Das Haus am Eugensplatz war recht hellhörig, und Gunda Späths Gästezimmer lag direkt unter unserem Schlafzimmer. Die halbe Nacht hörte ich von oben Tinas Schluchzen, ab und zu flog ein Buch oder etwas in der Art gegen die Wand, dann war sie wohl eingeschlafen, und am frühen Morgen ging sie oben auf und ab, schimpfte vor sich hin, knallte mit den Türen und machte mit allem Möglichen einen Heidenlärm.
Von halb acht an hörte ich sie nicht mehr, weil nun der Krach von unten dominierte. Irgendwelche Handwerker schienen mit Werkzeug zu werfen, schlugen alte Fliesen ab und flexten neue zurecht, dazwischen riefen sie sich irgendwelche Kommandos oder Fragen zu, die ich sehr deutlich hören, aber nicht verstehen konnte. Mit der Ruhe im Haus war es vorbei, seit die Apotheke im Erdgeschoss geschlossen hatte und dort die Umbauarbeiten für die neue Nutzung liefen. Giuseppe Florento, unser Vermieter, rückte zwar nicht mit der Sprache raus, was dort künftig stattfinden würde – aber dem Glänzen seiner Augen nach kassierte er dafür eine sehr stattliche Miete.

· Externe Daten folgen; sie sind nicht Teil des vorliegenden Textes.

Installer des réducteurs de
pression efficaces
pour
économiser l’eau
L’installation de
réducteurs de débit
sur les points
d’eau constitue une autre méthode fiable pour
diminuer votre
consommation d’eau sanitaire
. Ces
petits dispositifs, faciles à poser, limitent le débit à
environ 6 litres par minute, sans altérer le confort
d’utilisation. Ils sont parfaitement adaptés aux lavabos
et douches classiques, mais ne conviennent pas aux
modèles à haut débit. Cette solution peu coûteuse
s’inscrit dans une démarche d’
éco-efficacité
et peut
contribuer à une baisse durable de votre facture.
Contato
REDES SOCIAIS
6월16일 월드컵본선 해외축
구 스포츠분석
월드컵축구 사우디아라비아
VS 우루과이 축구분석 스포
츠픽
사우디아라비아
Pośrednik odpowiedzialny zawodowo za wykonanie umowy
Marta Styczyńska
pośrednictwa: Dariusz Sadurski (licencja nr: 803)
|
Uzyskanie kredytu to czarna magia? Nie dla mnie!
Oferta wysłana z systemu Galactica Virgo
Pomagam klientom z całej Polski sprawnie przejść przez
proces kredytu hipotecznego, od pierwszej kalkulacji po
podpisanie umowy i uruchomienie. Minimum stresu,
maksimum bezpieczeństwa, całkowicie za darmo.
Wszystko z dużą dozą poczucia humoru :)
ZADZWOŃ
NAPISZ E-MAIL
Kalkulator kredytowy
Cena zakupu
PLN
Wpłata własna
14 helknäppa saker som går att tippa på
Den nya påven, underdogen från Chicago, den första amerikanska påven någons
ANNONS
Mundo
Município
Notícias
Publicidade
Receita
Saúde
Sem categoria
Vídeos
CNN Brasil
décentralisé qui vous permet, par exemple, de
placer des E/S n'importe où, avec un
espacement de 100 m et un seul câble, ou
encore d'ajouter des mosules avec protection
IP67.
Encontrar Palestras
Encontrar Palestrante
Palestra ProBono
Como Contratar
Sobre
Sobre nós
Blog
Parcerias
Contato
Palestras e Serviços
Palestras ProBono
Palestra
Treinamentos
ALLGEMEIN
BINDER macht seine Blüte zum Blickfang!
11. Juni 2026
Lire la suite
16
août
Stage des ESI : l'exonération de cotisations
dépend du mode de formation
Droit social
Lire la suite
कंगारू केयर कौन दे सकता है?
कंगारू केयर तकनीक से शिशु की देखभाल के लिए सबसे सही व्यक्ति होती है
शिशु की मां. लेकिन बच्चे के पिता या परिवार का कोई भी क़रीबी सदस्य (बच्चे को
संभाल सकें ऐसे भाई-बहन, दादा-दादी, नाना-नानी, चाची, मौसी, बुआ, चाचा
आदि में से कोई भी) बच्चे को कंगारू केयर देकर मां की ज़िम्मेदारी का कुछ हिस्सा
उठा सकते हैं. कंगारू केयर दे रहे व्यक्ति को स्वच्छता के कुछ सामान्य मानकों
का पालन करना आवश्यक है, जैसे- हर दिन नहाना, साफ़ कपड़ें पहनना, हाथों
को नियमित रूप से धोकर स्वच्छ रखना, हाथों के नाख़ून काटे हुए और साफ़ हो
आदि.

Hoffentlich war der neue Betreiber des Ladengeschäfts mit guten Nerven gesegnet, denn vor einigen Wochen war neben Frau Späth die vierköpfige Familie Kross-Krampenbach eingezogen: ein umweltbewegtes Paar mit zwei nervtötenden Kindern – zum Glück waren Thorben und Soraya unter der Woche üblicherweise die meiste Zeit im Waldorfkindergarten. Doch wann immer sie hier waren, beschallten die lieben Kleinen und mehr noch ihre hysterisch veranlagte Mutter Simona das Haus mühelos. Von Vater Sebastian war dagegen so gut wie nichts zu hören – vermutlich hatte er nicht viel zu sagen in der Familie, hatte sich still in sein Schicksal gefügt und fegte schweigend zusammen, was seine durchgeknallte Brut in Schutt und Asche legte.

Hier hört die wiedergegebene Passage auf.